Polanski has long had a passion for books, All of them Witches in Rosemary’s Baby and The Nine Gates of the Kingdom of Shadows in The Ninth Gate, which doesn’t make it surprising that he chooses to frame his story about a recently “retired” prime minister with a book. In this case, it is Adam Lang’s autobiography, which like Polanski’s previous books holds cryptic keys to this political thriller.
Ewan McGregor is a ghostwriter who has been called in to clean up Adam Lang’s autobiography, after a previous ghostwriter was found washed up on a deserted beach of an island off the coast of New York. The movie is ostensibly based on Robert Harris, The Ghost, but has been honed to razor sharp perfection by Polanski. You probably won’t recognize the setting unless you are from Rømø, Denmark, as much of this movie was filmed in Germany and Denmark, since Polanski obviously didn’t have free access to the United States. The “ghost” is never mentioned by name in this film and essentially serves as the viewer’s eyes and ears in ferreting out Lang’s story, with various false turns and other surprises along the way that keep you guessing throughout the movie.
Adam Lang is a thinly veiled Tony Blair, but rather than dwell too much on troubled political history of poor Tony, Polanski opts for a number of intriguing cinematic references including The Manchurian Candidate. The political climate recreated in this movie serves more as a distraction to the much more sinister underlying story. Eli Wallach makes a virtually unrecognizable cameo when the “ghost” gets caught in the rain on his way to the spot where the previous body had washed up. One of many foreboding scenes which Polanski deftly handles.
I was most impressed by how much Polanski was able to draw out of what seemed to be a rather banal cast. Pierce Brosnan was pitch perfect as Adam Lang. Ewan McGregor was at his “ingénue best,” as Manohla Dargis notes in her review for the New York Times. Olivia Williams was virtually unrecognizable as Lang’s disgruntled wife. Even James Belushi, who I can’t stand, does a pretty good impersonation of Rod Steiger in his brief scene at the beginning of the movie.

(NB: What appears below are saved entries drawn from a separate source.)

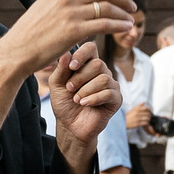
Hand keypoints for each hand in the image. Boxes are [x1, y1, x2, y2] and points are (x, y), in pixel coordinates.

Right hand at [0, 0, 134, 77]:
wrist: (17, 51)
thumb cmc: (29, 34)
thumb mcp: (44, 7)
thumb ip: (61, 1)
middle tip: (132, 5)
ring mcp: (71, 13)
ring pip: (108, 7)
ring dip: (123, 12)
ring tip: (131, 19)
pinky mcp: (74, 30)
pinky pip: (105, 24)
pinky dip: (119, 25)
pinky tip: (125, 27)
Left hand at [44, 45, 118, 160]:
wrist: (70, 126)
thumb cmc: (64, 103)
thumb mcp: (57, 85)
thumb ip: (61, 69)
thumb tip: (66, 53)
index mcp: (87, 65)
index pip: (91, 48)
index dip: (82, 54)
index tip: (71, 66)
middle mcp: (101, 72)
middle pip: (98, 64)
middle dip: (81, 77)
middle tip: (70, 88)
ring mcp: (111, 85)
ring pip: (104, 79)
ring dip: (86, 90)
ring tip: (76, 99)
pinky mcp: (116, 99)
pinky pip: (109, 93)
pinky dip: (93, 99)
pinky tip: (84, 104)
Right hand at [124, 101, 152, 131]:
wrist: (123, 122)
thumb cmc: (127, 116)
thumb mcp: (132, 109)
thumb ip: (139, 106)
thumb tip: (144, 102)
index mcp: (136, 109)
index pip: (146, 108)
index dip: (149, 110)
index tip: (150, 111)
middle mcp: (137, 113)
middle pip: (148, 113)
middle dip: (150, 115)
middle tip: (149, 116)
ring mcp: (138, 119)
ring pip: (147, 118)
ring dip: (148, 119)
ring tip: (147, 120)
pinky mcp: (138, 124)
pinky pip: (145, 123)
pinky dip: (146, 123)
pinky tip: (145, 123)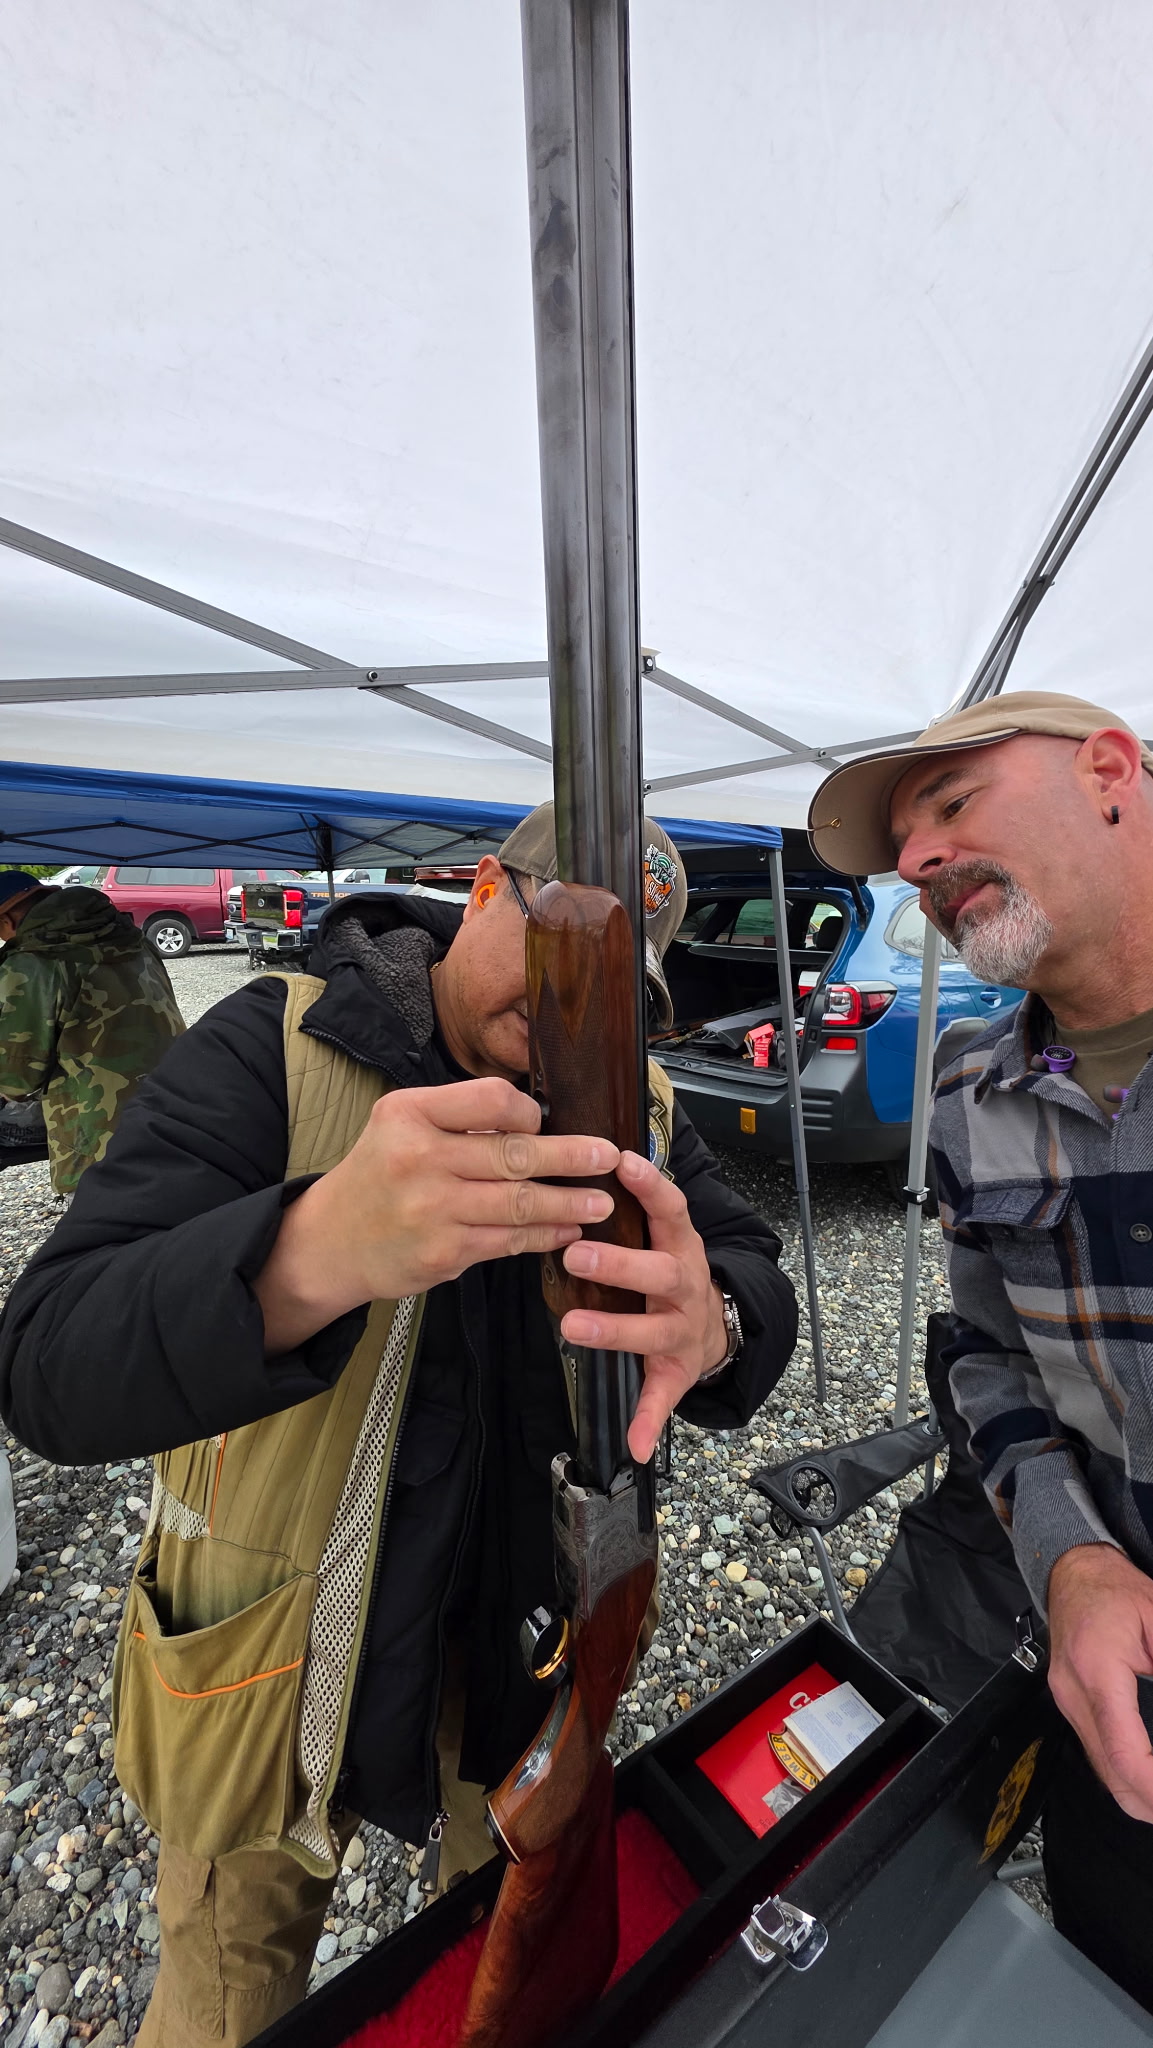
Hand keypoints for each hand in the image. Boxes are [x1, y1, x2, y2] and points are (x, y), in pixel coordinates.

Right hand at [255, 1078, 617, 1353]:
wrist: (329, 1241)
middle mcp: (419, 1157)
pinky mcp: (442, 1253)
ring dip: (569, 1203)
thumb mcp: (399, 1126)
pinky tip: (566, 1231)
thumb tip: (534, 1121)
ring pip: (520, 1203)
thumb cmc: (377, 1176)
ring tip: (601, 1202)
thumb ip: (458, 1118)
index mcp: (410, 1113)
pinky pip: (508, 1241)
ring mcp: (432, 1209)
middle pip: (514, 1153)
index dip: (527, 1111)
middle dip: (571, 1157)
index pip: (491, 1099)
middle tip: (608, 1157)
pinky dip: (543, 1236)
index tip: (542, 1122)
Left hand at [558, 1149, 730, 1465]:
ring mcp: (683, 1330)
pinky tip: (635, 1443)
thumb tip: (602, 1149)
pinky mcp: (677, 1372)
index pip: (670, 1208)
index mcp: (680, 1246)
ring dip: (615, 1330)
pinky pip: (662, 1398)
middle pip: (659, 1271)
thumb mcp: (663, 1235)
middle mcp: (686, 1284)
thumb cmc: (670, 1270)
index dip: (650, 1184)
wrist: (719, 1324)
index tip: (622, 1161)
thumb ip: (638, 1201)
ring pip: (654, 1331)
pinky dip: (649, 1421)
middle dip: (619, 1261)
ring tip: (574, 1328)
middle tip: (575, 1251)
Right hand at [1047, 1542, 1152, 1820]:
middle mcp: (1074, 1695)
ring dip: (1141, 1792)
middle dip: (1150, 1800)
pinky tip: (1151, 1770)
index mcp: (1096, 1671)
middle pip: (1112, 1776)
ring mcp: (1067, 1703)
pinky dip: (1127, 1773)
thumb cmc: (1116, 1589)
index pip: (1124, 1753)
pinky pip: (1098, 1755)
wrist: (1071, 1571)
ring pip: (1104, 1773)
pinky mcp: (1070, 1706)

It is wonderful to see that Roman hasn’t lost his touch after all these years. You get the sense that he is not only playing with the audience, as he meticulously lays out his story, but also seems to be teasing Britain and the United States, which have become his nemeses since he fled the US in 1978 after being accused of raping a teenage girl. Like the “ghost” who eventually finds out much more than he should about Adam Lang’s life, you get the sense the US, which so ardently pressed for Polanski’s extardition while he was under house arrest in Switzerland, might think Polanski knows more than he should about the relationship between Blair and Bush. There are a number of references, such as the “Hatherton” private plane Lang flies around in, which obviously alludes to Haliburton, but Polanski leaves it up to the viewer to tie together these loose bits of manuscript, content to let the film come to its all too fitting end.